そういう貴族の口出しを好まない王が後宮を縮小傾向にしているらしい。
そして口出しをしたい貴族たち。後宮という華やかなイメージとは裏腹に殺伐とした舞台裏だった。
「それじゃ、またね」
手を振る姉の顔色が優れない気がしたが、真影はあえてそのことに触れなかった。
やり手の女官長がいるようだし、姉の健康に関しては、後宮女官達はかなり必死で見ているのだろう。
下手をすれば命がかかるのだ。
いったい何がどうしてこうなった。
いまさらながら自分たち一家の浮き沈みの激しすぎる運命を思った。
真影は手はず通り、後宮を出て、拝家に戻った。
しかし、手引きした人間無能すぎるだろうと、真影は迎えに来た、たぶん従兄だろう人間の顔を見ながら思った。
おそらく上級妃のいる場所までは監視は制約が厳しすぎたのだろうけれど、確実に上級妃の出入りのない下級妃のいる場所に手引きしてどうなるというものでもない。

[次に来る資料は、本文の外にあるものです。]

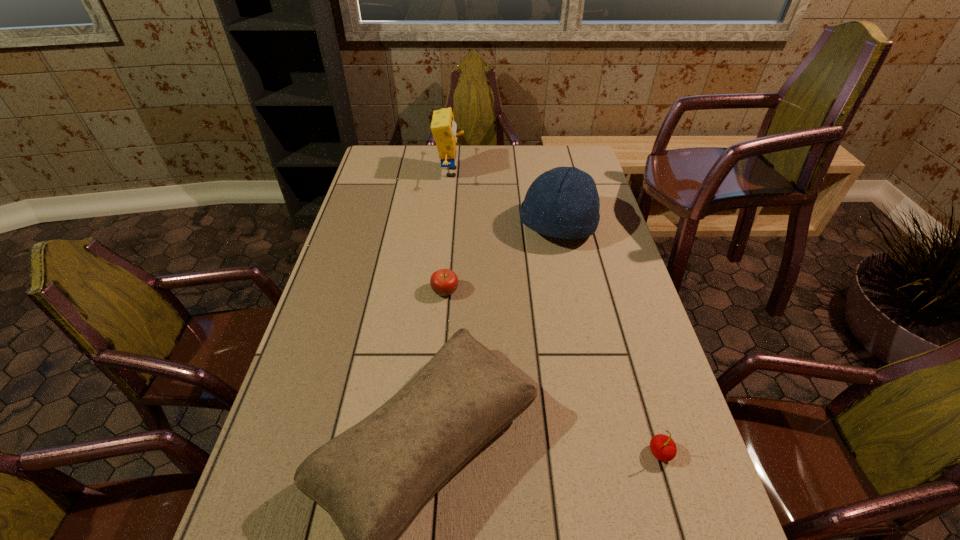
The width and height of the screenshot is (960, 540). What are the coordinates of `vacant area that lies between the shortest object and the cherry` in the screenshot? It's located at (553, 372).

Locate an element on the screen. The width and height of the screenshot is (960, 540). free space between the shortest object and the farthest object is located at coordinates (447, 232).

You are a GUI agent. You are given a task and a screenshot of the screen. Output one action in this format:
    pyautogui.click(x=<x>, y=<y>)
    Task: Click on the vacant area between the cherry and the sponge
    This screenshot has height=540, width=960.
    Given the screenshot: What is the action you would take?
    (x=555, y=313)

The image size is (960, 540). I want to click on free spot between the third nearest object and the second farthest object, so click(501, 259).

I want to click on free space between the third farthest object and the farthest object, so click(x=447, y=232).

Where is `free point between the third farthest object and the farthest object`? Image resolution: width=960 pixels, height=540 pixels. free point between the third farthest object and the farthest object is located at coordinates (447, 232).

Identify which object is the third nearest to the fourth shortest object. Please provide its 2D coordinates. Your answer should be formatted as a tuple, i.e. [(x, y)], where the tuple contains the x and y coordinates of a point satisfying the conditions above.

[(373, 479)]

Locate which object is the second closest to the third shortest object. Please provide its 2D coordinates. Your answer should be formatted as a tuple, i.e. [(x, y)], where the tuple contains the x and y coordinates of a point satisfying the conditions above.

[(663, 447)]

The width and height of the screenshot is (960, 540). I want to click on vacant space that satisfies the following two spatial constraints: 1. on the face of the cherry; 2. on the right side of the farthest object, so click(x=424, y=453).

The height and width of the screenshot is (540, 960). I want to click on free space that satisfies the following two spatial constraints: 1. on the face of the apple; 2. on the left side of the farthest object, so click(x=440, y=291).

まあ、後宮にはまず出入りできないので、上級妃がダメなら下級妃でというわけなのだろうが。
しかし真相を知ったらどうなるんだろう。
おそらく表沙汰にはならない。しかし、拝家は家の存続と引き換えにどんな無理難題を突き付けられるのだろうか。
それを思ってくすくすと笑いがこぼれる。
「何がおかしい?」
「いえ、これからのことを思いますと」
真影は誤解されるのを承知でそう言った。
やりたくもないことをやらされたのだ、これくらいの憂さは晴らさせてもらう。
拝家待望の拝家の血を引く上級妃、しかしその存在は拝家に恩恵をもたらさない。
それどころか、禍にしかならない。
そしてそれを今誰も知らない。
姉が何を悩んでいるか知らないが、保身のため知る気もないが、王は姉を手放す気はないだろう。
拝家は芍薬殿の血縁という事実だけ搾取される。
その際乳がどういう扱いを受けるかは知らないが。おそらくろくなことにならないだろう。
というかぜひそうあってほしい。
菫は、一人の男と引き合わせてくれた。その男が真影と王の連絡役になるらしい。
真影は王の密偵という役割を引き受けた。そしてそれを存分に楽しむつもりだ。